**Testo della pagina**:
La co-conduttrice en travesti della terza serata di Sanremo ha dato una spallata al vuoto di contenuti con classe e unicità.
La co-conduttrice en travesti della terza serata di Sanremo ha dato una spallata al vuoto di contenuti con classe e unicità.L'hanno messa in scaletta dopo l'una, la povera Drusilla Foer. In questa scelta non si può che leggere la paura. Paura per un personaggio, la co-conduttrice en travesti dietro cui si nasconde l'attore fiorentino Gianluca Gori, che avrebbe potuto essere il megafono di cose scomode da dire. Abbiamo appena rieletto un Presidente della Repubblica che non voleva essere eletto. La politica è in frantumi. I diritti civili sono tornati nel ripostiglio. Ci manca solo un comico toscano travestito da anziana nobildonna toscana senza peli sulla lingua.
Ma lei, che ha resistito oltre le 23.30, ora in cui tutti avremmo voluto andare a letto, è rimasta sul palco, con il suo elegantissimo outfit e una messa in piega che io non potrei nemmeno sognare e ha detto «Non è che posso a quest'ora ammorbare il pubblico. "Ecco Drusilla Foer che parla di fluidità, integrazione, diversità. Forse dovrei, ma...».
È partita dalla parola diversità, Drusilla, che non le piace: «ha in sé qualcosa di comparativo, è una distanza». E poi, da brava donna d'esperienza, ha aggiunto: «Trovo che le parole siano come gli amanti: quando non funzionano, vanno cambiati subito». Nella ricerca di un sostituto, ne ha trovata una: unicità.
L'unicità secondo Drusilla Foer
«È una parola che piace a tutti. Tutti siamo in grado di notare l'unicità dell'altro. Tutti noi pensiamo di essere unici. Facile, no? Per niente. Perché per comprendere la propria unicità e accettarla, è necessario capire di cosa è fatta la nostra unicità».

**Esercizio 1**: Puoi estrarre dall'articolo su Drusilla Foer il passo che va da «Ma lei, che» a «trovata una: unicità.», copiandolo parola per parola?
**Esercizio 2**: Come prosegue l'articolo su Drusilla Foer? Continualo a partire dal punto in cui si ferma.

**Materiale raccolto**:
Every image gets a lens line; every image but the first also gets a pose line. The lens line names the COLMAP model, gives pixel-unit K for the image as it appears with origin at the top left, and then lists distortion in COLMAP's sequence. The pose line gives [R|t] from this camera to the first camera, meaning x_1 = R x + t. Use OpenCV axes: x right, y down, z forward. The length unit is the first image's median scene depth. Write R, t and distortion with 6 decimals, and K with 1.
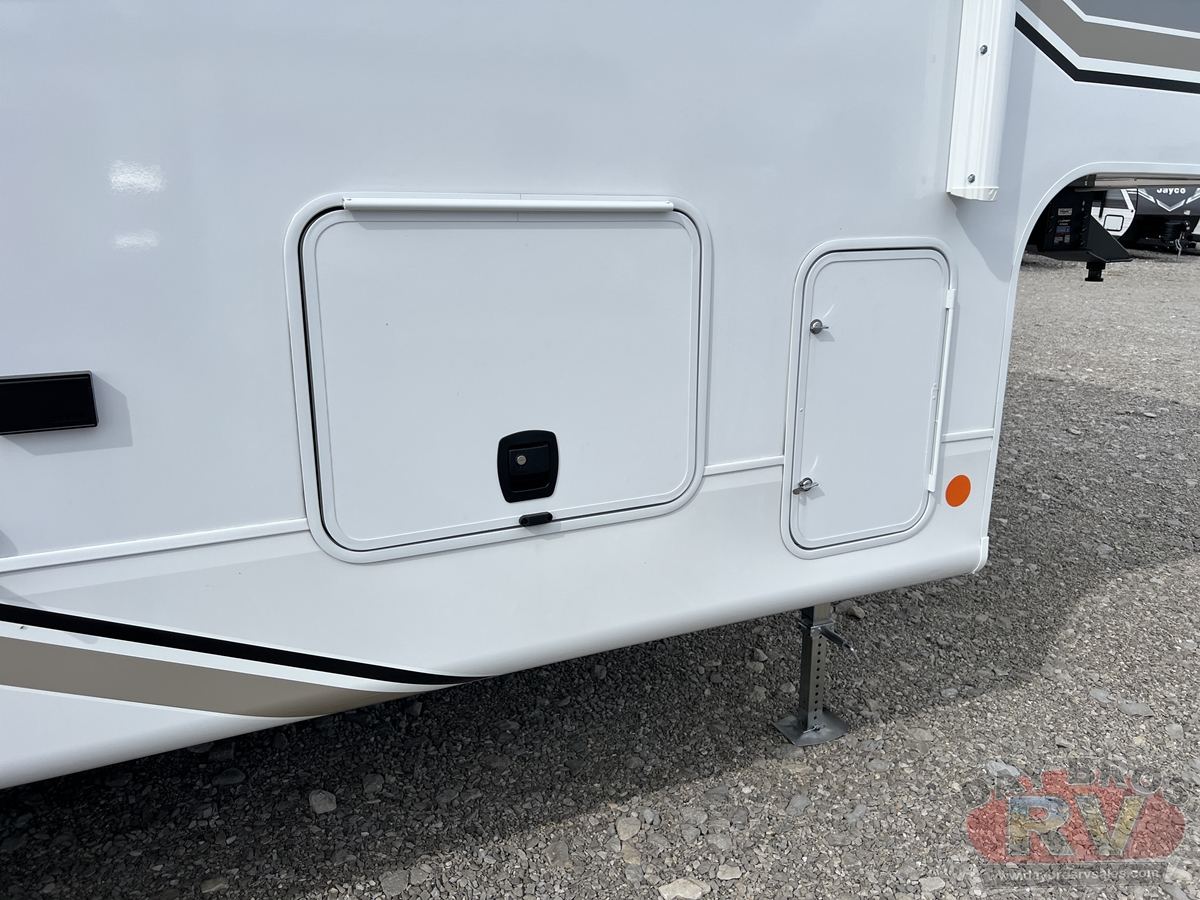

**Spazio risposta 1**:
Ma lei, che ha resistito oltre le 23.30, ora in cui tutti avremmo voluto andare a letto, è rimasta sul palco, con il suo elegantissimo outfit e una messa in piega che io non potrei nemmeno sognare e ha detto «Non è che posso a quest'ora ammorbare il pubblico. "Ecco Drusilla Foer che parla di fluidità, integrazione, diversità. Forse dovrei, ma...».
È partita dalla parola diversità, Drusilla, che non le piace: «ha in sé qualcosa di comparativo, è una distanza». E poi, da brava donna d'esperienza, ha aggiunto: «Trovo che le parole siano come gli amanti: quando non funzionano, vanno cambiati subito». Nella ricerca di un sostituto, ne ha trovata una: unicità.

**Spazio risposta 2**:
«Di cosa siamo fatti noi? I valori, le ambizioni, le convinzioni, i talenti. Però i talenti vanno allenati, seguiti. Delle proprie convinzioni bisogna avere la responsabilità. Non è facilissimo entrare in contatto con la propria unicità. Sulla carta son fighe, ma...».
Come si resta in contatto con la propria unicità
Per rimanere in contatto con la propria unicità, Drusilla Foer suggerisce un metodo: «si prendono per mano tutte le cose che ci abitano, quelle belle, quelle che pensiamo essere brutte e si portano in alto. Si sollevano insieme a noi, nella purezza dell'aria, nella libertà del vento, alla luce del sole, in un grande abbraccio innamorato e gridiamo "Che bellezza! Tutte queste cose sono io". Sarà una figata pazzesca. A quel punto sarà più facile aprirsi all'unicità dell'altro ed uscire da questo stato di conflitto che ci allontana».
Regaliamoci un atto rivoluzionario: l'ascolto
Il regalo chiesto da Drusilla alla fine del suo monologo suona quasi come rivoluzionario. «Sono una persona molto fortunata a essere qui ma vi chiederei un altro regalo: date un senso alla mia presenza su questo palco e tentiamo il vero atto rivoluzionario, che è l’ascolto, di se stessi e degli altri».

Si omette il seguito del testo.